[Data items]
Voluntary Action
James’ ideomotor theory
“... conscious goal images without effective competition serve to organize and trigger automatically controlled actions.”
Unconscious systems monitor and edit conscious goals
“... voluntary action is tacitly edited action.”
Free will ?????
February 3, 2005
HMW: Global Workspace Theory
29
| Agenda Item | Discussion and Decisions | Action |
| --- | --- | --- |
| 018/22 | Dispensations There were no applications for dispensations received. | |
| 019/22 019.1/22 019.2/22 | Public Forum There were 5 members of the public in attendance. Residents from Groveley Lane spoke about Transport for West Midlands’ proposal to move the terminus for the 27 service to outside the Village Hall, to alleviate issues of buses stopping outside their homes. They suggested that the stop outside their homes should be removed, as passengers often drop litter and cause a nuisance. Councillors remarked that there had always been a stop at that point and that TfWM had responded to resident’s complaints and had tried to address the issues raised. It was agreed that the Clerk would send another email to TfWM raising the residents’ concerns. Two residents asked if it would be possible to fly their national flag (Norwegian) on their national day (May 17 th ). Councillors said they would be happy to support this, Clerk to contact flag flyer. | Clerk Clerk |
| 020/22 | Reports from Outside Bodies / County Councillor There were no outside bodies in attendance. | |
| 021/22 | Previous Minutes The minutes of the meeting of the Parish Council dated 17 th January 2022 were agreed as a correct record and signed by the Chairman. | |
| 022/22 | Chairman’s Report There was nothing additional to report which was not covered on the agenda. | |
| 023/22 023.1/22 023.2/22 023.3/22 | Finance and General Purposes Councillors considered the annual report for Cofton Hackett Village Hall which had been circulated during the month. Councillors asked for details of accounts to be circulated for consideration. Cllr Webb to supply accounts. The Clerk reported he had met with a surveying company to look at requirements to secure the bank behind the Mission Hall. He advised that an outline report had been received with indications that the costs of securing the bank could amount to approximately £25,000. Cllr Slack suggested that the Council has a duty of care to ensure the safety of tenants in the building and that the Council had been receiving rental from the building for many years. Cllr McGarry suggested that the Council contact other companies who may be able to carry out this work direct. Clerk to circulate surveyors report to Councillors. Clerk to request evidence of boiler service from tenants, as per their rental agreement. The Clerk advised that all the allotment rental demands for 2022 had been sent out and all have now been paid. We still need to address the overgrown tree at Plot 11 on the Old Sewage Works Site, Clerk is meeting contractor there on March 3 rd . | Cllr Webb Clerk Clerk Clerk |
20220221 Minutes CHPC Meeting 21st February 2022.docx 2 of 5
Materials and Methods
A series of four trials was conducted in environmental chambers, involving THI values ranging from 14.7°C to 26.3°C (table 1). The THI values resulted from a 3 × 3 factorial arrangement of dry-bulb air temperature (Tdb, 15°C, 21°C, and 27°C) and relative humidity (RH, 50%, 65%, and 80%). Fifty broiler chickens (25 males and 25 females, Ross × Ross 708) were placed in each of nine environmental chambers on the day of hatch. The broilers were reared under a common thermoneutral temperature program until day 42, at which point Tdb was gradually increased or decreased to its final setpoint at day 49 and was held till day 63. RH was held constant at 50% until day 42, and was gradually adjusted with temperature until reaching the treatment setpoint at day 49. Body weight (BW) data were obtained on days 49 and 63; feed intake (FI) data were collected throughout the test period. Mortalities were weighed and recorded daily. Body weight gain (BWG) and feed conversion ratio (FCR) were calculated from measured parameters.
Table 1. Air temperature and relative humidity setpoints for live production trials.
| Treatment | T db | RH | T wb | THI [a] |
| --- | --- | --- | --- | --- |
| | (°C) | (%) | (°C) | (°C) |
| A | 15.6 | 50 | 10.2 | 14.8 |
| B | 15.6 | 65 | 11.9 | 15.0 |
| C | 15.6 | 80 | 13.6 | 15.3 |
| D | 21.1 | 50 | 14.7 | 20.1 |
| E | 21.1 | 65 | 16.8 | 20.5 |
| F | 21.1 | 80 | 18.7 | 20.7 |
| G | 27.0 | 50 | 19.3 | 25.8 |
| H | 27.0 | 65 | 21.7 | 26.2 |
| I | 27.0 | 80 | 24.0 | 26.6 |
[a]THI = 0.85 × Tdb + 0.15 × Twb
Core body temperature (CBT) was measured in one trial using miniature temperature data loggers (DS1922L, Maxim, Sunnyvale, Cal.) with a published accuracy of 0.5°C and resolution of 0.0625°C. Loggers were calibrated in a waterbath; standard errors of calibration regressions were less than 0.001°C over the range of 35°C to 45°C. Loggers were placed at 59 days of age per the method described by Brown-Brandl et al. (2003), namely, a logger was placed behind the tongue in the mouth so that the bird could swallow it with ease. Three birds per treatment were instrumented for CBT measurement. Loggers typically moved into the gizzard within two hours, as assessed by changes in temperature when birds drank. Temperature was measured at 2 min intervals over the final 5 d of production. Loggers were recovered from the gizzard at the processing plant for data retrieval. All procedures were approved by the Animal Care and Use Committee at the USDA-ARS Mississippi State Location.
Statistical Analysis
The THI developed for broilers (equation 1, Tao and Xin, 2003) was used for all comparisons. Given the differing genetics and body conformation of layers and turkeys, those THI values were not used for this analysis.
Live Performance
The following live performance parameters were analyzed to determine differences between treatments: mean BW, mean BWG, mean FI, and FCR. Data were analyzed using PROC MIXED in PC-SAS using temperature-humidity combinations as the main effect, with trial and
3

▶ [WHAT IS REQUIRED]: Reproduce the data in its entirety, matching each character.

▶ [SOLUTION FOR THIS PROBLEM]:
Voluntary Action
James’ ideomotor theory
“... conscious goal images without effective competition serve to organize and trigger automatically controlled actions.”
Unconscious systems monitor and edit conscious goals
“... voluntary action is tacitly edited action.”
Free will ?????
February 3, 2005
HMW: Global Workspace Theory
29
| Agenda Item | Discussion and Decisions | Action |
| --- | --- | --- |
| 018/22 | Dispensations There were no applications for dispensations received. | |
| 019/22 019.1/22 019.2/22 | Public Forum There were 5 members of the public in attendance. Residents from Groveley Lane spoke about Transport for West Midlands’ proposal to move the terminus for the 27 service to outside the Village Hall, to alleviate issues of buses stopping outside their homes. They suggested that the stop outside their homes should be removed, as passengers often drop litter and cause a nuisance. Councillors remarked that there had always been a stop at that point and that TfWM had responded to resident’s complaints and had tried to address the issues raised. It was agreed that the Clerk would send another email to TfWM raising the residents’ concerns. Two residents asked if it would be possible to fly their national flag (Norwegian) on their national day (May 17 th ). Councillors said they would be happy to support this, Clerk to contact flag flyer. | Clerk Clerk |
| 020/22 | Reports from Outside Bodies / County Councillor There were no outside bodies in attendance. | |
| 021/22 | Previous Minutes The minutes of the meeting of the Parish Council dated 17 th January 2022 were agreed as a correct record and signed by the Chairman. | |
| 022/22 | Chairman’s Report There was nothing additional to report which was not covered on the agenda. | |
| 023/22 023.1/22 023.2/22 023.3/22 | Finance and General Purposes Councillors considered the annual report for Cofton Hackett Village Hall which had been circulated during the month. Councillors asked for details of accounts to be circulated for consideration. Cllr Webb to supply accounts. The Clerk reported he had met with a surveying company to look at requirements to secure the bank behind the Mission Hall. He advised that an outline report had been received with indications that the costs of securing the bank could amount to approximately £25,000. Cllr Slack suggested that the Council has a duty of care to ensure the safety of tenants in the building and that the Council had been receiving rental from the building for many years. Cllr McGarry suggested that the Council contact other companies who may be able to carry out this work direct. Clerk to circulate surveyors report to Councillors. Clerk to request evidence of boiler service from tenants, as per their rental agreement. The Clerk advised that all the allotment rental demands for 2022 had been sent out and all have now been paid. We still need to address the overgrown tree at Plot 11 on the Old Sewage Works Site, Clerk is meeting contractor there on March 3 rd . | Cllr Webb Clerk Clerk Clerk |
20220221 Minutes CHPC Meeting 21st February 2022.docx 2 of 5
Materials and Methods
A series of four trials was conducted in environmental chambers, involving THI values ranging from 14.7°C to 26.3°C (table 1). The THI values resulted from a 3 × 3 factorial arrangement of dry-bulb air temperature (Tdb, 15°C, 21°C, and 27°C) and relative humidity (RH, 50%, 65%, and 80%). Fifty broiler chickens (25 males and 25 females, Ross × Ross 708) were placed in each of nine environmental chambers on the day of hatch. The broilers were reared under a common thermoneutral temperature program until day 42, at which point Tdb was gradually increased or decreased to its final setpoint at day 49 and was held till day 63. RH was held constant at 50% until day 42, and was gradually adjusted with temperature until reaching the treatment setpoint at day 49. Body weight (BW) data were obtained on days 49 and 63; feed intake (FI) data were collected throughout the test period. Mortalities were weighed and recorded daily. Body weight gain (BWG) and feed conversion ratio (FCR) were calculated from measured parameters.
Table 1. Air temperature and relative humidity setpoints for live production trials.
| Treatment | T db | RH | T wb | THI [a] |
| --- | --- | --- | --- | --- |
| | (°C) | (%) | (°C) | (°C) |
| A | 15.6 | 50 | 10.2 | 14.8 |
| B | 15.6 | 65 | 11.9 | 15.0 |
| C | 15.6 | 80 | 13.6 | 15.3 |
| D | 21.1 | 50 | 14.7 | 20.1 |
| E | 21.1 | 65 | 16.8 | 20.5 |
| F | 21.1 | 80 | 18.7 | 20.7 |
| G | 27.0 | 50 | 19.3 | 25.8 |
| H | 27.0 | 65 | 21.7 | 26.2 |
| I | 27.0 | 80 | 24.0 | 26.6 |
[a]THI = 0.85 × Tdb + 0.15 × Twb
Core body temperature (CBT) was measured in one trial using miniature temperature data loggers (DS1922L, Maxim, Sunnyvale, Cal.) with a published accuracy of 0.5°C and resolution of 0.0625°C. Loggers were calibrated in a waterbath; standard errors of calibration regressions were less than 0.001°C over the range of 35°C to 45°C. Loggers were placed at 59 days of age per the method described by Brown-Brandl et al. (2003), namely, a logger was placed behind the tongue in the mouth so that the bird could swallow it with ease. Three birds per treatment were instrumented for CBT measurement. Loggers typically moved into the gizzard within two hours, as assessed by changes in temperature when birds drank. Temperature was measured at 2 min intervals over the final 5 d of production. Loggers were recovered from the gizzard at the processing plant for data retrieval. All procedures were approved by the Animal Care and Use Committee at the USDA-ARS Mississippi State Location.
Statistical Analysis
The THI developed for broilers (equation 1, Tao and Xin, 2003) was used for all comparisons. Given the differing genetics and body conformation of layers and turkeys, those THI values were not used for this analysis.
Live Performance
The following live performance parameters were analyzed to determine differences between treatments: mean BW, mean BWG, mean FI, and FCR. Data were analyzed using PROC MIXED in PC-SAS using temperature-humidity combinations as the main effect, with trial and
3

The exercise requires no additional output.